Val was now on propped up on his arm, looking down at his beautiful woman lying between, on and within the sheets. And it was definitely raining. That magic rat-a-tat sound on the window pane.
“There was this flat rock in a clearing that I had made use of before plenty of times. Great to sit on or lie on. Make out on. So I sat there and started writing poems. Just poems that teenage girls would write. I had dumped a boyfriend over the weekend, this guy that I didn’t want to give my virginity to but I still liked, so I’m sure there was a lot of angst in those writings. But basically I wanted a testament proving that I was alive. That I mattered! If this was the end of the world, then I wanted something of me to survive and exist. And these poems were the best of my expressions. The best of my world.”
“Which didn’t end.”
“Nope. Didn’t end, love. After a while I went home. Had dinner with my family. Went to bed. Went to school, and then work the next day.”

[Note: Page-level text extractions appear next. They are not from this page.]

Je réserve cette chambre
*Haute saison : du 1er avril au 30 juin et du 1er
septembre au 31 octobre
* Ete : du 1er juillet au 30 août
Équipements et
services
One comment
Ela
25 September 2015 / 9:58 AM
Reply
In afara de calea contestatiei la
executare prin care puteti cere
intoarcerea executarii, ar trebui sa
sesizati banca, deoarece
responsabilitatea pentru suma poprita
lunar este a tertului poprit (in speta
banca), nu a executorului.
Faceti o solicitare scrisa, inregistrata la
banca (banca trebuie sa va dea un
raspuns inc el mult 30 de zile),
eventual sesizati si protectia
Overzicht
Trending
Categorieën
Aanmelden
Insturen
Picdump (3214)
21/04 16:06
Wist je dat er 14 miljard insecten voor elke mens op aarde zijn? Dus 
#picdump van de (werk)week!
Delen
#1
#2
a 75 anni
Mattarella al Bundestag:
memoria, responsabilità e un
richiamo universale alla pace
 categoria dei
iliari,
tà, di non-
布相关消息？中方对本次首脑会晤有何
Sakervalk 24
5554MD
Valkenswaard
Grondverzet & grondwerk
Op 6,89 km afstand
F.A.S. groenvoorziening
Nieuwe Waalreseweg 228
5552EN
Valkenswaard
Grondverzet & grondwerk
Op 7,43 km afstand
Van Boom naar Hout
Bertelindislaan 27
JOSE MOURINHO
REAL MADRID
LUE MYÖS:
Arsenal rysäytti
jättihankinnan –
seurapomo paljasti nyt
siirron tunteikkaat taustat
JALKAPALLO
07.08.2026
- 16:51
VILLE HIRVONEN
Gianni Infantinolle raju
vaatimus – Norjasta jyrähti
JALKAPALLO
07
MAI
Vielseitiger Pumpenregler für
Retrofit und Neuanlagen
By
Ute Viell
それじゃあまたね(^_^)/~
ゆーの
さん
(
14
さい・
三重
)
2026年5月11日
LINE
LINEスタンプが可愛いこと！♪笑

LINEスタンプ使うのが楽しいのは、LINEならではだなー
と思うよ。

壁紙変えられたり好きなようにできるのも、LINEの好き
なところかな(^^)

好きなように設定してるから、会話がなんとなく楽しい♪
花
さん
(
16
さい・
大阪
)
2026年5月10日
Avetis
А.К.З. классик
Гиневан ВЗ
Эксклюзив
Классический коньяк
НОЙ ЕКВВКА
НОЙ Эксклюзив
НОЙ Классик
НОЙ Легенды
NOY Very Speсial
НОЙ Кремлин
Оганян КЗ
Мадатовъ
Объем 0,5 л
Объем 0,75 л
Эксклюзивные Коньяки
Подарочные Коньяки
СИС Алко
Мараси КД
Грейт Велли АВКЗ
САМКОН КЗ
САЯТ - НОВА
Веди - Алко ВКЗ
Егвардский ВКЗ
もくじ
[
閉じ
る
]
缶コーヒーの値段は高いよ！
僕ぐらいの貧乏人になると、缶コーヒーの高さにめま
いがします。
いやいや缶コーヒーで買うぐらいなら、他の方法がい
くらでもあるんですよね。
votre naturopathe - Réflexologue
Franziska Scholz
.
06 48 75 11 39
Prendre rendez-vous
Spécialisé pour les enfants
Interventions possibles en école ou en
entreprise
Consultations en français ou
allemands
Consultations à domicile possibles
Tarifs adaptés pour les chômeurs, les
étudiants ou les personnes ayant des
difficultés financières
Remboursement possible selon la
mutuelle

“Carpe diem?” Valentin asked, his finger gently beating out a staccato rhythm on her bare shoulder in time with the rain dripping from the gutter.
“A little perhaps. More likely teenage chemistry. But if the world was really going to end I wasn’t going to see it happen from behind the counter of some fast food joint. I want to see the end of the world on my own terms.”
“How do you see the end of the world?”
“Standing on my feet. On my terms.” Then she paused, listening to the wet splashes outside the window before asking, “How ’bout you, Val? Is this… all this… the book, the Parade… just a way to get a glimpse at the end of your world?”
“Perhaps. Or maybe the end comes to me just one dream at a time.”